This is too bad to write up - especially as there is no good way to convert my TikZ diagrams to Asymptote to use on AoPS. Unfortunately, the solution in BWM 2017 on my website is in German but you can probably get a sense of the construction by looking at the diagrams. Answer. $1345$. Proof. By angle sum, it's easy to show that the answer must be at most $1345$. Let $w$ be the number of acute angles in the $2017$-gon, $S$ the sum of the acute angles and $\overline{S}$ the sum of the obtuse angles. Then \[ 360^{\circ} \cdot (2017-w) > \overline{S} = 2015 \cdot 180^{\circ}-S> 2015 \cdot 180^{\circ}-90^{\circ} \cdot w \]or $363420 > 270w$ or $1346>w$. The construction for such a $2017$-gon is the non-trivial part and mainly annoying. I will give a sketch.
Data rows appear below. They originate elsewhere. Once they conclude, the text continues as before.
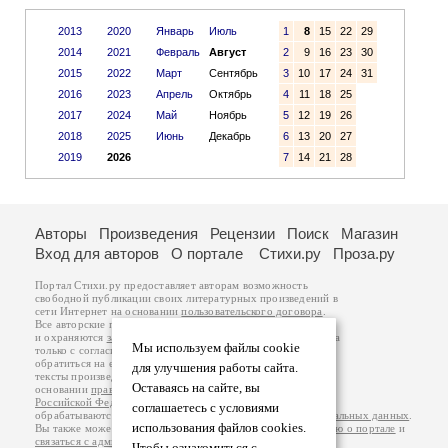
2013
2020
Январь
Июль
1
8
15
22
29
2014
2021
Февраль
Август
2
9
16
23
30
2015
2022
Март
Сентябрь
3
10
17
24
31
2016
2023
Апрель
Октябрь
4
11
18
25
2017
2024
Май
Ноябрь
5
12
19
26
2018
2025
Июнь
Декабрь
6
13
20
27
2019
2026
7
14
21
28
Авторы
Произведения
Рецензии
Поиск
Магазин
Вход для авторов
О портале
Стихи.ру
Проза.ру
Портал Стихи.ру предоставляет авторам возможность
свободной публикации своих литературных произведений в
сети Интернет на основании
пользовательского договора
.
Все авторские права на произведения принадлежат авторам
и охраняются
законом
. Перепечатка произведений возможна
Мы используем файлы cookie
только с согласия его автора, к которому вы можете
обратиться на его авторской странице. Ответственность за
для улучшения работы сайта.
тексты произведений авторы несут самостоятельно на
Оставаясь на сайте, вы
основании
правил публикации
и
законодательства
Российской Федерации
. Данные пользователей
соглашаетесь с условиями
обрабатываются на основании
Политики обработки персональных данных
.
использования файлов cookies.
Вы также можете посмотреть более подробную
информацию о портале
и
связаться с администрацией
.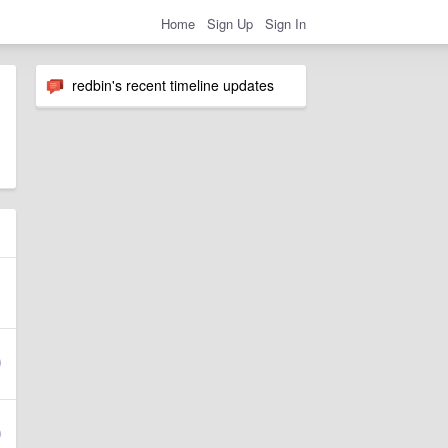
Home
Sign Up
Sign In
redbin's recent timeline updates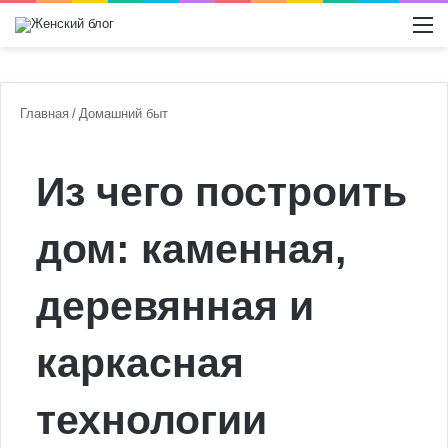
Switch
М
Главная
/
Домашний быт
Из чего построить
дом: каменная,
деревянная и
каркасная
технологии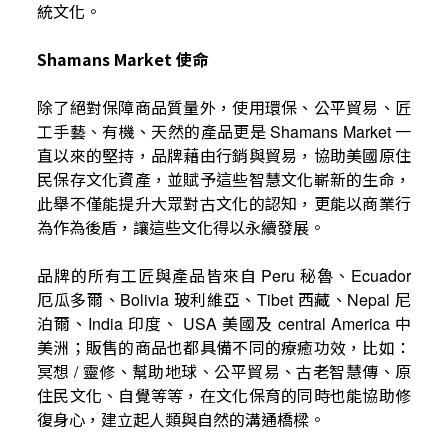
統文化。
Shamans Market
使命
除了絕對保障商品質量外，使用環保、公平貿易、匠
工手藝、有機、天然的產品更是
一
Shamans Market
直以來的堅持，品牌藉由行銷與貿易，協助美國原住
民保存文化資產，並賦予這些智慧文化嶄新的生命，
此舉不僅能提升大眾對古文化的認知，更能以商業行
為作為後盾，讓這些文化得以永續發展。
品牌的所有工匠與產品皆來自
秘魯、
Peru
Ecuador
厄瓜多爾、
玻利維亞、
西藏、
尼
Bolivia
Tibet
Nepal
泊爾、
印度、
美國及
中
India
USA
central America
美洲；販售的商品也都具備不同的療癒功效，比如：
冥想
靈修、幫助地球、公平貿易、古老智慧傳、原
/
住民文化、自覺等等，在文化保育的同時也能協助修
復身心，建立起人類與自然的溝通橋樑。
Take a regular $1342$-gon $E_1E_2 \dots E_{1342}$ and put "almost-squares" on the segments $E_1E_2,E_2E_3,\dots,E_{671}E_{672}$. By "almost-squares" I mean quadrilaterals with say angles $90.1^{\circ}$ and $89.9^{\circ}$. The larger angle should hit the $1342$-gon. (I want to refer to the diagrams in my solution on my website, as a picture is worth a thousand words - or in this case even more.) We will then remove the edges $E_1E_2,E_2E_3,\dots,E_{671}E_{672}$ and also most of the rest of the $1342$-gon. Instead we want to construct a "fitting" triangle with one side going through $E_1E_{672}$ and will somewhat have constructed a figure that works. That's a (very very) rough sketch. Again, diagrams would help. Feel free to ask for more details. (Perhaps I've also missed some super easy construction - pardon then, but please post the solution in this case!)

Link is not reachable.I can't see your solution on your website.

Olympus_mountaineer wrote: Link is not reachable.I can't see your solution on your website. No it is there, but not directly! You have to click on another link (scroll down, and) "BWM 2017, Round 1".